Concrete action: treat the pilot as a Q3 product deliverable with the same seriousness as the kernel. The minimum viable surface is a recruitment landing + IRB-clean consent flow + a 30-day onboarding rhythm + a tracked cohort dashboard. Penwright's longitudinal claim cannot ship to the public without it.

Frozen analytical datasets are owed before any paper files

A paper that cites Penwright telemetry needs a frozen Parquet snapshot pinned to its preregistration SHA. Without that, the empirical record is a moving target and reviewers cannot replicate. The mechanism — periodic Parquet export under a research-program S3 bucket — is well-understood (Vela's Erotic-Writing program has the right shape). The product cost is one cron + one bucket + a snapshot-SHA recording discipline. The paper-blocking cost of skipping it is the entire program.

Kernel-spec reconciliation (vela ASN-1112) is a paper-blocker

The Penwright Measurement Framework names constructs in VISION-PENWRIGHT-MEASUREMENT.md; F-19 has its own naming and shape. Until the reconciliation pass lands, queries against the kernel return one vocabulary while papers reference another. No paper that invokes a framework construct can file before this lands.


6. What we don't know yet — bets the roadmap is making, not findings

Five places where the AHI roadmap is committed to a direction the research has not yet supported:

The longitudinal capability claim. "Better writer with Penwright, than without it, in 6 months." This is the load-bearing bet of the program.
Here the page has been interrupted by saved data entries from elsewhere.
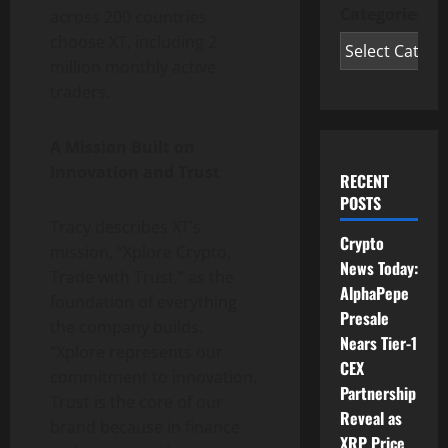
Categories
across 200 countries
choose XT, including 2
million monthly active
traders.
A Mission Built on
Innovation and Trust
RECENT
POSTS
Tracy describes XT’s
Crypto
mission, “Xplore Crypto,
News Today:
Trade with Trust,” as the
AlphaPepe
foundation of everything
Presale
the company builds.
Nears Tier-1
“Xplore represents our
CEX
commitment to innovation.
Partnership
Trust is the core of our
Reveal as
brand because in finance
XRP Price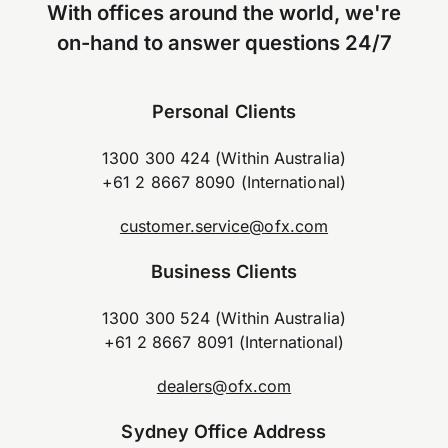
With offices around the world, we're
on-hand to answer questions 24/7
Personal Clients
1300 300 424 (Within Australia)
+61 2 8667 8090 (International)
customer.service@ofx.com
Business Clients
1300 300 524 (Within Australia)
+61 2 8667 8091 (International)
dealers@ofx.com
Sydney Office Address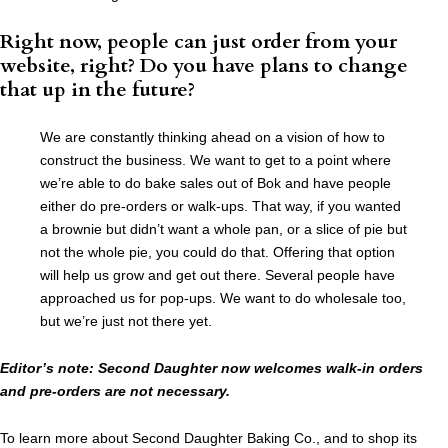
Right now, people can just order from your
website, right? Do you have plans to change
that up in the future?
We are constantly thinking ahead on a vision of how to
construct the business. We want to get to a point where
we’re able to do bake sales out of Bok and have people
either do pre-orders or walk-ups. That way, if you wanted
a brownie but didn’t want a whole pan, or a slice of pie but
not the whole pie, you could do that. Offering that option
will help us grow and get out there. Several people have
approached us for pop-ups. We want to do wholesale too,
but we’re just not there yet.
Editor’s note: Second Daughter now welcomes walk-in orders
and pre-orders are not necessary.
To learn more about Second Daughter Baking Co., and to shop its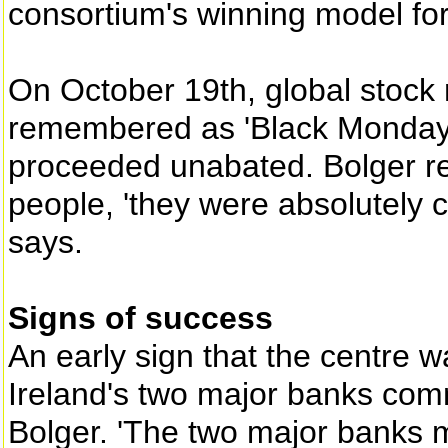
consortium's winning model fo
On October 19th, global stock 
remembered as 'Black Monday'
proceeded unabated. Bolger re
people, 'they were absolutely 
says.
Signs of success
An early sign that the centre
Ireland's two major banks com
Bolger. 'The two major banks 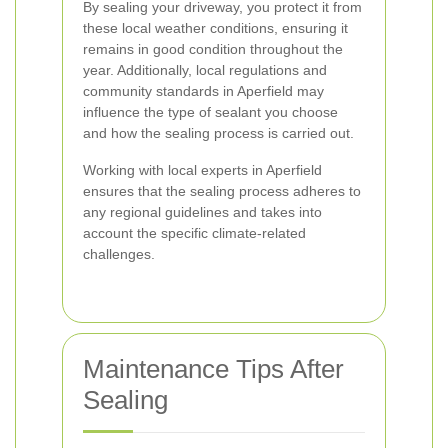
By sealing your driveway, you protect it from
these local weather conditions, ensuring it
remains in good condition throughout the
year. Additionally, local regulations and
community standards in Aperfield may
influence the type of sealant you choose
and how the sealing process is carried out.
Working with local experts in Aperfield
ensures that the sealing process adheres to
any regional guidelines and takes into
account the specific climate-related
challenges.
Maintenance Tips After
Sealing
We don't yet know which writers it holds for, how genre-dependent the effect is, or how the curve shape differs across writer experience levels. The roadmap is built around the bet; the data starts arriving 6+ months past pilot recruitment.
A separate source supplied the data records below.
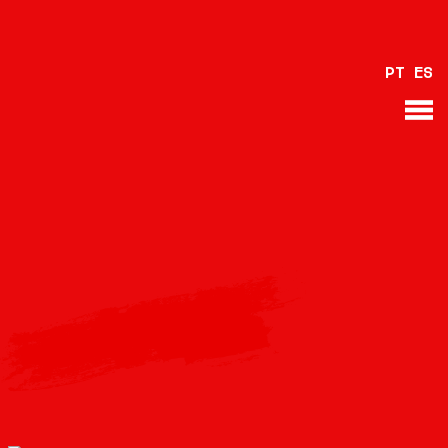
PT
ES
BACK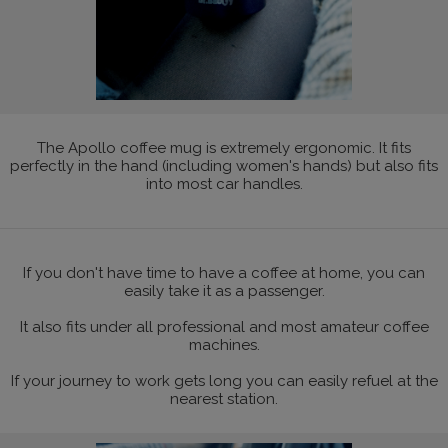
The Apollo coffee mug is extremely ergonomic. It fits
perfectly in the hand (including women's hands) but also fits
into most car handles.
If you don't have time to have a coffee at home, you can
easily take it as a passenger.
It also fits under all professional and most amateur coffee
machines.
If your journey to work gets long you can easily refuel at the
nearest station.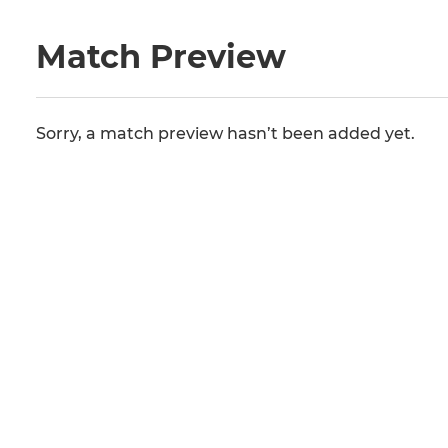
Match Preview
Sorry, a match preview hasn’t been added yet.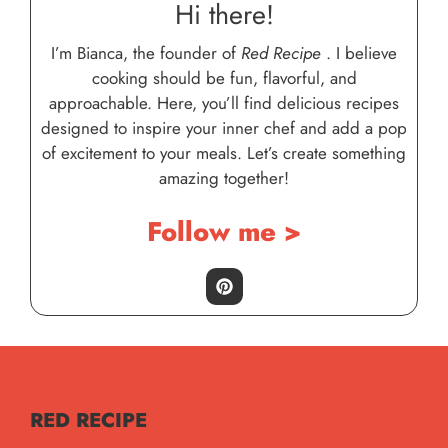
Hi there!
I’m Bianca, the founder of
Red Recipe
. I believe
cooking should be fun, flavorful, and
approachable. Here, you’ll find delicious recipes
designed to inspire your inner chef and add a pop
of excitement to your meals. Let’s create something
amazing together!
Follow me >
RED RECIPE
The Authorship Packet Model vs. freeform prompting. Penwright bets that structured-input authorship outperforms freeform on capability development (Paper 3 in the twelve-paper plan). Other AI-writing products bet the opposite. Until the comparison is run, both are betting; the asymmetry is that Penwright's bet has structural costs (writers learn the packet) and freeform's bet has none. If the bet loses, the cost was paid for nothing.

The seven non-negotiable rules as foundational. The rules are taken as load-bearing internal commitments. But they are themselves bets — bets about what writers want, what produces capability development, and what the field's failure modes are. A bet against rule #5 ("don't optimize for speed over authorship") would say writers prefer speed and the slower path loses commercially. The roadmap is committed to the slower path on the bet that capability-development users exist and persist.
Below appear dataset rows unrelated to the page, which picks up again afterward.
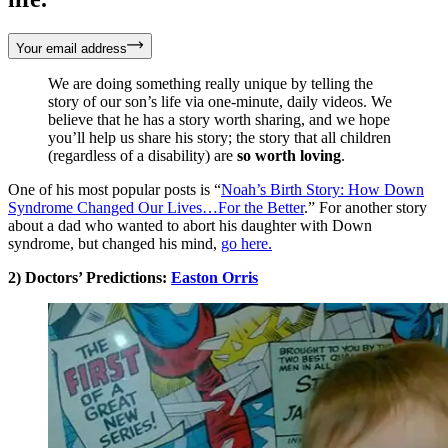
Your email address
We are doing something really unique by telling the
story of our son’s life via one-minute, daily videos. We
believe that he has a story worth sharing, and we hope
you’ll help us share his story; the story that all children
(regardless of a disability) are
so worth loving
.
One of his most popular posts is “
Noah’s Birth Story: How Down
Syndrome Changed Our Lives…For the Better
.” For another story
about a dad who wanted to abort his daughter with Down
syndrome, but changed his mind,
go here.
2) Doctors’ Predictions:
Easton Orris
Genre-fork necessity. Paper 7 will adjudicate. If genre effects collapse, the fork is over-engineering. The roadmap is committed to the fork; the cost of being wrong is real (more code paths, more test surface) but bounded; the cost of not committing and finding out genre matters mid-program is much larger.

Capability transfer as the right outcome. The program defines success by transfer-layer evidence — what writers can do without AI scaffolding, six months in. An alternative outcome — writer satisfaction, retention, output volume — would point at different product priorities. The transfer-layer choice is the discipline that distinguishes Penwright from output-optimization products. It is also a bet that there is an audience for it.

The honest framing: each of these is a deliberate bet, taken because shipping the bet is the only way to generate the evidence that would either confirm or correct it. The roadmap's job is not to avoid bets — it is to be clear-eyed about which decisions are bets versus which are findings. This document is the ledger.


Companion artifacts: peer-review.md (audience-tier 1, forthcoming); engineering.md (audience-tier 2, shipped 2026-05-05). Vision specs at vela/docs/VISION-PENWRIGHT-AUTHORSHIP.md and vela/docs/VISION-PENWRIGHT-MEASUREMENT.md are the load-bearing internal sources.